Collected data:

○ ○ ○ ○ ○ ○ ○

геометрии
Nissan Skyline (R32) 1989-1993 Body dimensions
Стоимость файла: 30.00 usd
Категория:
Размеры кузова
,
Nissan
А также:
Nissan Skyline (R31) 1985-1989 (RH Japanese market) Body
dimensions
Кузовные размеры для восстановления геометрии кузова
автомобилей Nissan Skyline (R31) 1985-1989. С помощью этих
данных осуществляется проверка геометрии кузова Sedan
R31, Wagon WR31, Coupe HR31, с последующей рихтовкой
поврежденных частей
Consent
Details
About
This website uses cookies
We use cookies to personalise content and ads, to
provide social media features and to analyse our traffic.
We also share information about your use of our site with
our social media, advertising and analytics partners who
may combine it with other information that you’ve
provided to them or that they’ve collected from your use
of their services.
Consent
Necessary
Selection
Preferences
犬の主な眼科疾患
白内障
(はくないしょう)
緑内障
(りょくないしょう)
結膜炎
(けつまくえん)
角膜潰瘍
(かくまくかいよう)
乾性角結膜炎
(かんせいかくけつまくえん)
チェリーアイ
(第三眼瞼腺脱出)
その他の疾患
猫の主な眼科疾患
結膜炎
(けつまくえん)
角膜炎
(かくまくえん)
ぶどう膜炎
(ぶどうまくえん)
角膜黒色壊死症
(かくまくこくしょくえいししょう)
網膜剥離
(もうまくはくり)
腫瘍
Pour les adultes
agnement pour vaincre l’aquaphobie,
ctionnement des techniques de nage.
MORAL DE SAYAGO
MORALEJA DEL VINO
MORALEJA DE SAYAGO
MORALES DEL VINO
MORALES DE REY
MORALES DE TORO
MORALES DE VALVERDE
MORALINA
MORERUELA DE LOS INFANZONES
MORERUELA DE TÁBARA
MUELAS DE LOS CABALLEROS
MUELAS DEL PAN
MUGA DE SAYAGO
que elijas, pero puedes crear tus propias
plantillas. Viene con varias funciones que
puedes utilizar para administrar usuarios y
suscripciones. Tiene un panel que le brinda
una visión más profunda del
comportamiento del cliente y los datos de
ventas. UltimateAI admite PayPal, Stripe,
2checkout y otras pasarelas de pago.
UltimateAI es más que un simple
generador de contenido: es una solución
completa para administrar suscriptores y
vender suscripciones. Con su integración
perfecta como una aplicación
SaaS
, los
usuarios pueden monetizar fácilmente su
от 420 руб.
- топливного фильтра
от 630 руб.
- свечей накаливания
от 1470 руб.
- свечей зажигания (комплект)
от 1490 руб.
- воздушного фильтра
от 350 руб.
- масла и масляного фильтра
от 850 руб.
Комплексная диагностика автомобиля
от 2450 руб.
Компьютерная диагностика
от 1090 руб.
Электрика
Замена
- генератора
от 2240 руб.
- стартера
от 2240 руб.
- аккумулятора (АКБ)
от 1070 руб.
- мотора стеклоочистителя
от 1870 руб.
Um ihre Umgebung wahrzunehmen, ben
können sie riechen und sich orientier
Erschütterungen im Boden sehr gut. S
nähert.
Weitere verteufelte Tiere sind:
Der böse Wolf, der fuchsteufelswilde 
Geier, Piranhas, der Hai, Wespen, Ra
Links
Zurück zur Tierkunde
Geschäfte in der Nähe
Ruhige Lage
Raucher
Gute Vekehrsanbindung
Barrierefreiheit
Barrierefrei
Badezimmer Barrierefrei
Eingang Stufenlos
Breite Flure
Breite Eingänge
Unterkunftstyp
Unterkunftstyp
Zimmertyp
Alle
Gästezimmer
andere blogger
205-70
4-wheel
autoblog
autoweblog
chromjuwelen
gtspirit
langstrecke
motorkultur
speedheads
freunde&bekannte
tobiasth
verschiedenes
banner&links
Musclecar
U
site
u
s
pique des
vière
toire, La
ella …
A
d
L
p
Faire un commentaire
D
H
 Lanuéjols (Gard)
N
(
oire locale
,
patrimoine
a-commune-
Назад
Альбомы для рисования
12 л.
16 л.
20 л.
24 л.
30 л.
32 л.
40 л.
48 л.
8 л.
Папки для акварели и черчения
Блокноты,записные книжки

○ ○ ○ ○ ○ ○ ○

• [ACTIVITY]: A verbatim copy of all the records is to be produced.

• [RESULT BELOW]:
геометрии
Nissan Skyline (R32) 1989-1993 Body dimensions
Стоимость файла: 30.00 usd
Категория:
Размеры кузова
,
Nissan
А также:
Nissan Skyline (R31) 1985-1989 (RH Japanese market) Body
dimensions
Кузовные размеры для восстановления геометрии кузова
автомобилей Nissan Skyline (R31) 1985-1989. С помощью этих
данных осуществляется проверка геометрии кузова Sedan
R31, Wagon WR31, Coupe HR31, с последующей рихтовкой
поврежденных частей
Consent
Details
About
This website uses cookies
We use cookies to personalise content and ads, to
provide social media features and to analyse our traffic.
We also share information about your use of our site with
our social media, advertising and analytics partners who
may combine it with other information that you’ve
provided to them or that they’ve collected from your use
of their services.
Consent
Necessary
Selection
Preferences
犬の主な眼科疾患
白内障
(はくないしょう)
緑内障
(りょくないしょう)
結膜炎
(けつまくえん)
角膜潰瘍
(かくまくかいよう)
乾性角結膜炎
(かんせいかくけつまくえん)
チェリーアイ
(第三眼瞼腺脱出)
その他の疾患
猫の主な眼科疾患
結膜炎
(けつまくえん)
角膜炎
(かくまくえん)
ぶどう膜炎
(ぶどうまくえん)
角膜黒色壊死症
(かくまくこくしょくえいししょう)
網膜剥離
(もうまくはくり)
腫瘍
Pour les adultes
agnement pour vaincre l’aquaphobie,
ctionnement des techniques de nage.
MORAL DE SAYAGO
MORALEJA DEL VINO
MORALEJA DE SAYAGO
MORALES DEL VINO
MORALES DE REY
MORALES DE TORO
MORALES DE VALVERDE
MORALINA
MORERUELA DE LOS INFANZONES
MORERUELA DE TÁBARA
MUELAS DE LOS CABALLEROS
MUELAS DEL PAN
MUGA DE SAYAGO
que elijas, pero puedes crear tus propias
plantillas. Viene con varias funciones que
puedes utilizar para administrar usuarios y
suscripciones. Tiene un panel que le brinda
una visión más profunda del
comportamiento del cliente y los datos de
ventas. UltimateAI admite PayPal, Stripe,
2checkout y otras pasarelas de pago.
UltimateAI es más que un simple
generador de contenido: es una solución
completa para administrar suscriptores y
vender suscripciones. Con su integración
perfecta como una aplicación
SaaS
, los
usuarios pueden monetizar fácilmente su
от 420 руб.
- топливного фильтра
от 630 руб.
- свечей накаливания
от 1470 руб.
- свечей зажигания (комплект)
от 1490 руб.
- воздушного фильтра
от 350 руб.
- масла и масляного фильтра
от 850 руб.
Комплексная диагностика автомобиля
от 2450 руб.
Компьютерная диагностика
от 1090 руб.
Электрика
Замена
- генератора
от 2240 руб.
- стартера
от 2240 руб.
- аккумулятора (АКБ)
от 1070 руб.
- мотора стеклоочистителя
от 1870 руб.
Um ihre Umgebung wahrzunehmen, ben
können sie riechen und sich orientier
Erschütterungen im Boden sehr gut. S
nähert.
Weitere verteufelte Tiere sind:
Der böse Wolf, der fuchsteufelswilde 
Geier, Piranhas, der Hai, Wespen, Ra
Links
Zurück zur Tierkunde
Geschäfte in der Nähe
Ruhige Lage
Raucher
Gute Vekehrsanbindung
Barrierefreiheit
Barrierefrei
Badezimmer Barrierefrei
Eingang Stufenlos
Breite Flure
Breite Eingänge
Unterkunftstyp
Unterkunftstyp
Zimmertyp
Alle
Gästezimmer
andere blogger
205-70
4-wheel
autoblog
autoweblog
chromjuwelen
gtspirit
langstrecke
motorkultur
speedheads
freunde&bekannte
tobiasth
verschiedenes
banner&links
Musclecar
U
site
u
s
pique des
vière
toire, La
ella …
A
d
L
p
Faire un commentaire
D
H
 Lanuéjols (Gard)
N
(
oire locale
,
patrimoine
a-commune-
Назад
Альбомы для рисования
12 л.
16 л.
20 л.
24 л.
30 л.
32 л.
40 л.
48 л.
8 л.
Папки для акварели и черчения
Блокноты,записные книжки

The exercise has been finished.